Reputation: 95
Let me explain this situation. the thing is i'm currently working with data that is categorized sometimes and sometimes don't. So i decided to use fillna's pandas with 'ffil' as method. I just don't feel this is the optimal and/or cleaner solution. if someone could help me with a better aproach i'll be so grateful. Here some code to demostrate the point:
data = {
"detail":['apple mac', 'apple iphone x', 'samsumg galaxy s10', 'samsumg galaxy s10', 'hp computer'],
'category': ['computer', 'phone', 'phone', np.NaN, np.NaN]
}
df = pd.DataFrame(data)
Returns
detail category
0 apple mac computer
1 apple iphone x phone
2 samsumg galaxy s10 phone
3 samsumg galaxy s10 NaN
4 hp computer NaN
first i filtered detail values without category:
details_without_cats = df[df.category.isnull()].detail.unique()
then i loop through these values to fill if correponds:
for detail_wc in details_without_cats:
df[df.detail == detail_wc] = df[df.detail == detail_wc].fillna(method = 'ffill')
print(df)
returns exactly what i want
detail category
0 apple mac computer
1 apple iphone x phone
2 samsumg galaxy s10 phone
3 samsumg galaxy s10 phone
4 hp computer NaN
the dilemma is as follows.
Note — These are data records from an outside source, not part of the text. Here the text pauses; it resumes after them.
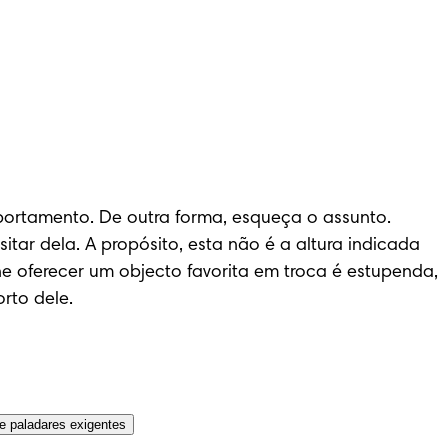
ortamento. De outra forma, esqueça o assunto. 
tar dela. A propósito, esta não é a altura indicada 
e oferecer um objecto favorita em troca é estupenda, 
rto dele.
e paladares exigentes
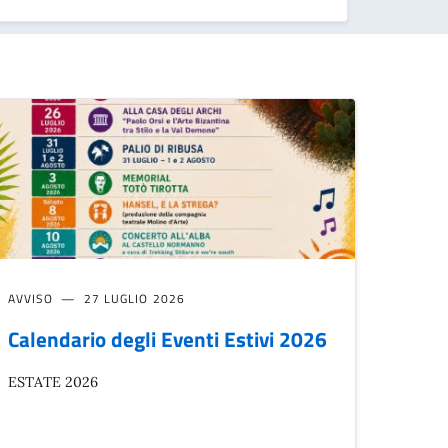
AVVISO
27 LUGLIO 2026
Calendario degli Eventi Estivi 2026
ESTATE 2026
What happens if i have this situation with thousands or millions of samples. Is there a better way? please help
Upvotes: 2
Views: 88
Reputation: 7214
If you want to create a dict of items with values to use later you can do this:
maps = df.dropna().set_index('detail').to_dict()['category']
df['category'] = df.set_index('detail').index.map(maps)
maps
{'apple mac': 'computer',
'apple iphone x': 'phone',
'samsumg galaxy s10': 'phone'}
output:
detail category
0 apple mac computer
1 apple iphone x phone
2 samsumg galaxy s10 phone
3 samsumg galaxy s10 phone
4 hp computer NaN
Upvotes: 1
Reputation: 323306
We can do
df['category']=df.groupby('detail')['category'].ffill()
df
detail category
0 apple mac computer
1 apple iphone x phone
2 samsumg galaxy s10 phone
3 samsumg galaxy s10 phone
4 hp computer NaN
Upvotes: 1